Wonder Boys (Curtis Hanson)

Wonder Boys

Grady, a pot-addled college literature professor (Michael Douglas), befriends a lonely, misguided student in Curtis Hanson‘s melancholy adaptation of Michael Chabon‘s beloved tale of eccentric writers and the readers who love them. Grady’s wife has just left him as he learns that his mistress, his boss’s wife, is pregnant. Meanwhile, Grady’s oddball editor is in town to check up on his new novel, the long-awaited follow-up to his acclaimed debut, The Arsonist’s Daughter. It’s been years in the writing, important enough to Grady to distract from his own hastily collapsing life.
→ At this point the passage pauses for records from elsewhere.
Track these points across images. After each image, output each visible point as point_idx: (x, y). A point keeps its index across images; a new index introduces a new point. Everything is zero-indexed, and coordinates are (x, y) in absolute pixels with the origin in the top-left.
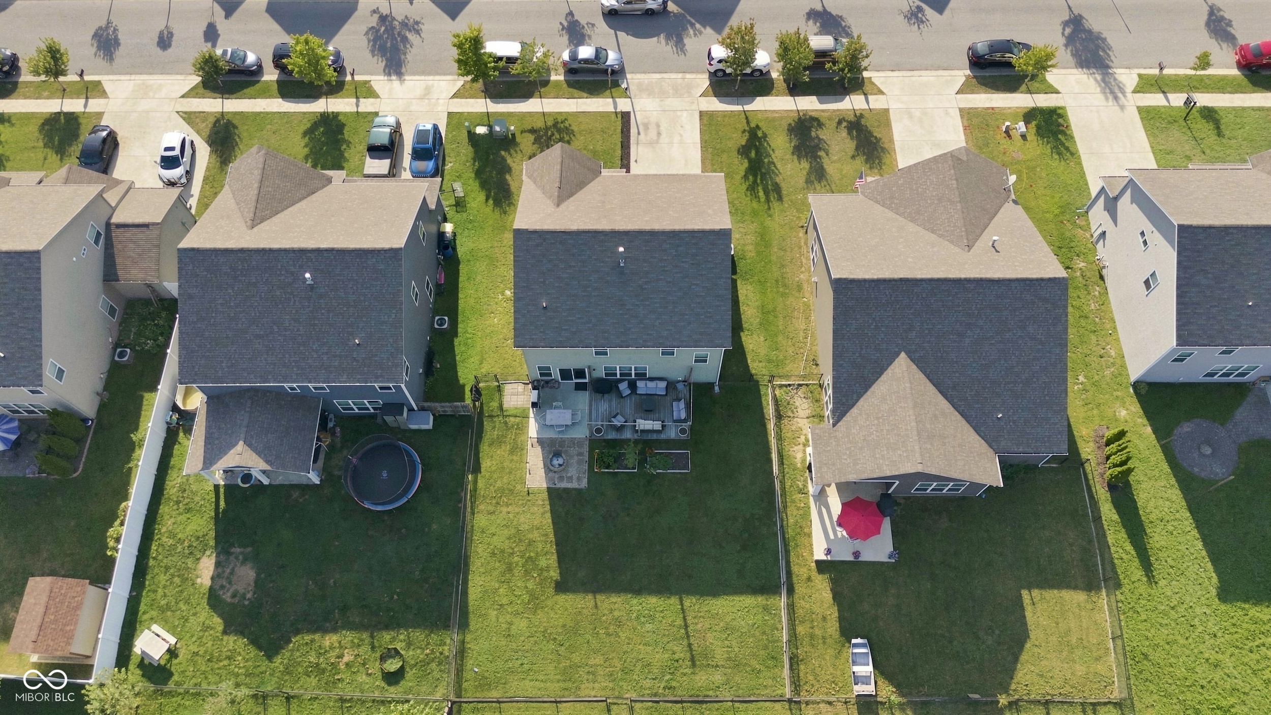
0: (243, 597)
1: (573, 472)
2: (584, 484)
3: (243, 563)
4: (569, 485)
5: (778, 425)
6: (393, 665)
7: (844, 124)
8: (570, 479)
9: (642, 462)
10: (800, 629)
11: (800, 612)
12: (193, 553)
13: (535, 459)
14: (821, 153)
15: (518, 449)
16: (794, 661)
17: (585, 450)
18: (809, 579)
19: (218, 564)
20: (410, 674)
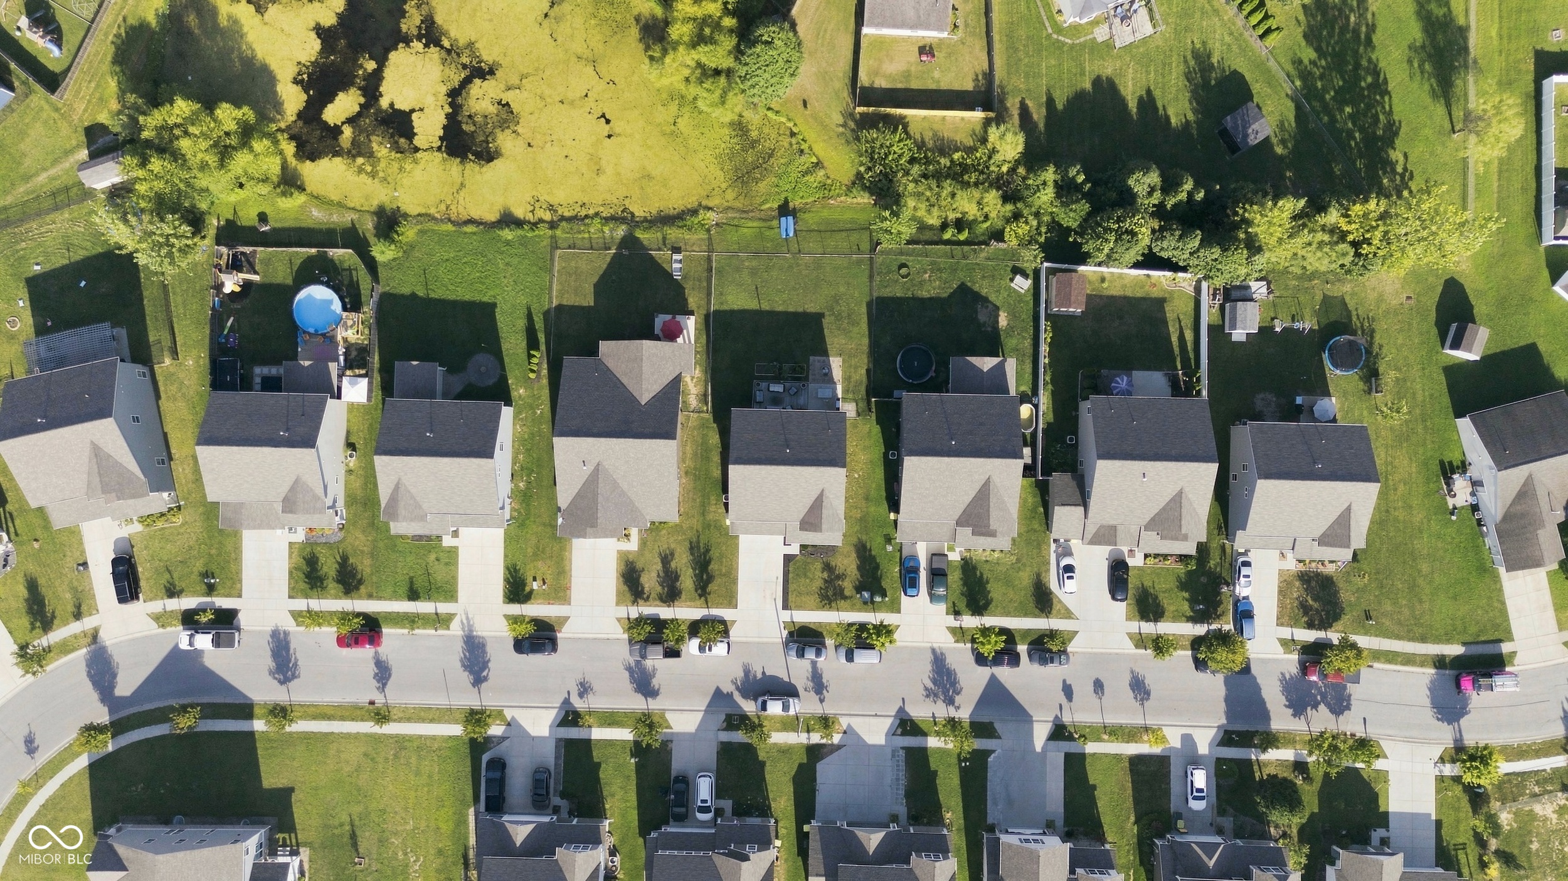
0: (982, 306)
1: (818, 365)
2: (811, 358)
3: (985, 323)
4: (819, 358)
5: (706, 391)
6: (904, 271)
7: (645, 596)
8: (819, 361)
9: (780, 369)
10: (705, 284)
11: (705, 292)
12: (1010, 328)
13: (837, 373)
14: (662, 574)
15: (847, 379)
16: (710, 270)
17: (811, 377)
18: (698, 308)
19: (997, 322)
20: (895, 268)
One of the most truthful and emotionally resonant moments comes when Grady visits the childhood home of his now-estranged wife with a troubled student, James (Tobey Maguire). Instead of his wife, Grady finds only her parents, who warmly welcome these two lost souls. Grady informs his soon-to-be-ex-father-in-law that he’s nearly completed the novel that’s torn attention away from his loving wife. The father-in-law sadly nods, understanding the problem his son-in-law cannot: “Ah, yes, your book. I hope it’s really good, Grady.”

Everybody Wants Some!! is now in limited release and soon expanding.